# EXERCISE BRIEF:
Look for "Tools" in each line of the records, and copy the lines that have it.

[Records from a collection]
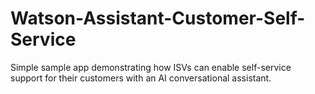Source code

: # Watson-Assistant-Customer-Self-Service
Simple sample app demonstrating how ISVs can enable self-service support for their customers with an AI conversational assistant.
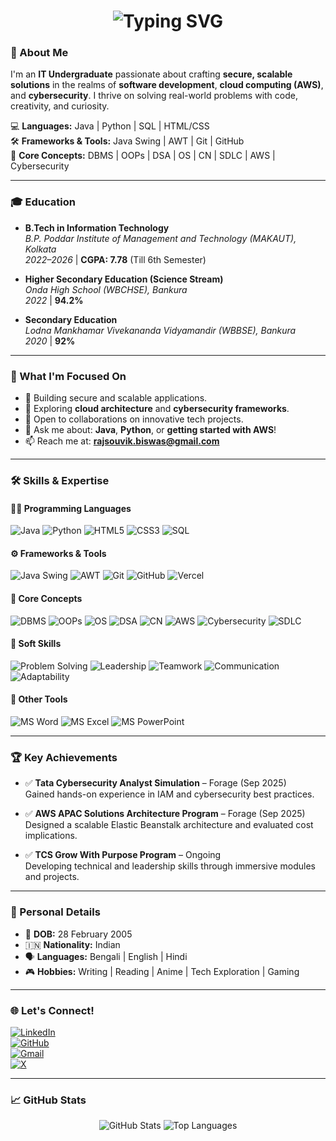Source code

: <h1 align="center">
  <img src="https://readme-typing-svg.demolab.com?font=Fira+Code&size=28&duration=4000&pause=1000&color=0000FF&center=true&vCenter=true&width=600&lines=Hi+there+%F0%9F%91%8B%2C+I'm+Souvik+Biswas;Aspiring+Tech+Innovator+%F0%9F%9A%80;Cybersecurity+%2B+Cloud+Enthusiast+%F0%9F%94%90" alt="Typing SVG" />
</h1>

### 🌟 About Me

I'm an **IT Undergraduate** passionate about crafting **secure, scalable solutions** in the realms of **software development**, **cloud computing (AWS)**, and **cybersecurity**. I thrive on solving real-world problems with code, creativity, and curiosity.

💻 **Languages:** Java | Python | SQL | HTML/CSS  
🛠️ **Frameworks & Tools:** Java Swing | AWT | Git | GitHub  
🧠 **Core Concepts:** DBMS | OOPs | DSA | OS | CN | SDLC | AWS | Cybersecurity

---

### 🎓 Education

- **B.Tech in Information Technology**  
  *B.P. Poddar Institute of Management and Technology (MAKAUT), Kolkata*  
  *2022–2026* | **CGPA: 7.78** (Till 6th Semester)

- **Higher Secondary Education (Science Stream)**  
  *Onda High School (WBCHSE), Bankura*  
  *2022* | **94.2%**

- **Secondary Education**  
  *Lodna Mankhamar Vivekananda Vidyamandir (WBBSE), Bankura*  
  *2020* | **92%**

---

### 🎯 What I'm Focused On

- 🔭 Building secure and scalable applications.
- 🌱 Exploring **cloud architecture** and **cybersecurity frameworks**.
- 👯 Open to collaborations on innovative tech projects.
- 💬 Ask me about: **Java**, **Python**, or **getting started with AWS**!
- 📫 Reach me at: **rajsouvik.biswas@gmail.com**

---

### 🛠️ Skills & Expertise

#### 🧑‍💻 Programming Languages
![Java](https://img.shields.io/badge/Java-ED8B00?style=flat-square&logo=java&logoColor=white)
![Python](https://img.shields.io/badge/Python-3776AB?style=flat-square&logo=python&logoColor=white)
![HTML5](https://img.shields.io/badge/HTML5-E34F26?style=flat-square&logo=html5&logoColor=white)
![CSS3](https://img.shields.io/badge/CSS3-1572B6?style=flat-square&logo=css3&logoColor=white)
![SQL](https://img.shields.io/badge/SQL-4479A1?style=flat-square&logo=postgresql&logoColor=white)

#### ⚙️ Frameworks & Tools
![Java Swing](https://img.shields.io/badge/Java_Swing-007396?style=flat-square)
![AWT](https://img.shields.io/badge/AWT-4285F4?style=flat-square)
![Git](https://img.shields.io/badge/Git-F05032?style=flat-square&logo=git&logoColor=white)
![GitHub](https://img.shields.io/badge/GitHub-181717?style=flat-square&logo=github&logoColor=white)
![Vercel](https://img.shields.io/badge/Vercel-000000?style=flat-square&logo=vercel&logoColor=white)

#### 🧠 Core Concepts
![DBMS](https://img.shields.io/badge/DBMS-0A66C2?style=flat-square)
![OOPs](https://img.shields.io/badge/OOPs-FF6F61?style=flat-square)
![OS](https://img.shields.io/badge/Operating_Systems-008080?style=flat-square)
![DSA](https://img.shields.io/badge/DSA-6A1B9A?style=flat-square)
![CN](https://img.shields.io/badge/Networks-FF8C00?style=flat-square)
![AWS](https://img.shields.io/badge/AWS-232F3E?style=flat-square&logo=amazon-aws&logoColor=white)
![Cybersecurity](https://img.shields.io/badge/Cybersecurity-DC143C?style=flat-square)
![SDLC](https://img.shields.io/badge/SDLC-2E8B57?style=flat-square)

#### 💬 Soft Skills
![Problem Solving](https://img.shields.io/badge/Problem_Solving-FF5733?style=flat-square)
![Leadership](https://img.shields.io/badge/Leadership-3498DB?style=flat-square)
![Teamwork](https://img.shields.io/badge/Teamwork-8E44AD?style=flat-square)
![Communication](https://img.shields.io/badge/Communication-1ABC9C?style=flat-square)
![Adaptability](https://img.shields.io/badge/Adaptability-F39C12?style=flat-square)

#### 🧰 Other Tools
![MS Word](https://img.shields.io/badge/Word-2B579A?style=flat-square&logo=microsoft-word&logoColor=white)
![MS Excel](https://img.shields.io/badge/Excel-217346?style=flat-square&logo=microsoft-excel&logoColor=white)
![MS PowerPoint](https://img.shields.io/badge/PowerPoint-B7472A?style=flat-square&logo=microsoft-powerpoint&logoColor=white)

---

### 🏆 Key Achievements

- ✅ **Tata Cybersecurity Analyst Simulation** – Forage (Sep 2025)  
  Gained hands-on experience in IAM and cybersecurity best practices.

- ✅ **AWS APAC Solutions Architecture Program** – Forage (Sep 2025)  
  Designed a scalable Elastic Beanstalk architecture and evaluated cost implications.

- ✅ **TCS Grow With Purpose Program** – Ongoing  
  Developing technical and leadership skills through immersive modules and projects.

---

### 🧍 Personal Details

- 🎂 **DOB:** 28 February 2005  
- 🇮🇳 **Nationality:** Indian  
- 🗣️ **Languages:** Bengali | English | Hindi  
- 🎮 **Hobbies:** Writing | Reading | Anime | Tech Exploration | Gaming

---

### 🌐 Let's Connect!

[![LinkedIn](https://img.shields.io/badge/LinkedIn-0077B5?style=for-the-badge&logo=linkedin&logoColor=white)](https://www.linkedin.com/in/souvikbiswas2802)  
[![GitHub](https://img.shields.io/badge/GitHub-181717?style=for-the-badge&logo=github&logoColor=white)](https://github.com/souvikbiswas2802)  
[![Gmail](https://img.shields.io/badge/Gmail-D14836?style=for-the-badge&logo=gmail&logoColor=white)](mailto:rajsouvik.biswas@gmail.com)  
[![X](https://img.shields.io/badge/X-1DA1F2?style=for-the-badge&logo=X&logoColor=black)](https://x.com/souvik2802)

---

### 📈 GitHub Stats

<p align="center">
  <img src="https://github-readme-stats.vercel.app/api?username=souvikbiswas2802&show_icons=true&theme=radical" alt="GitHub Stats" />
  <img src="https://github-readme-stats.vercel.app/api/top-langs/?username=souvikbiswas2802&layout=compact&theme=radical" alt="Top Languages" />
</p>
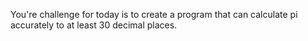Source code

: You're challenge for today is to create a program that can calculate pi accurately to at least 30 decimal places.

# REPLY TO THE EXERCISE:
🛠️ **Frameworks & Tools:** Java Swing | AWT | Git | GitHub  
#### ⚙️ Frameworks & Tools
#### 🧰 Other Tools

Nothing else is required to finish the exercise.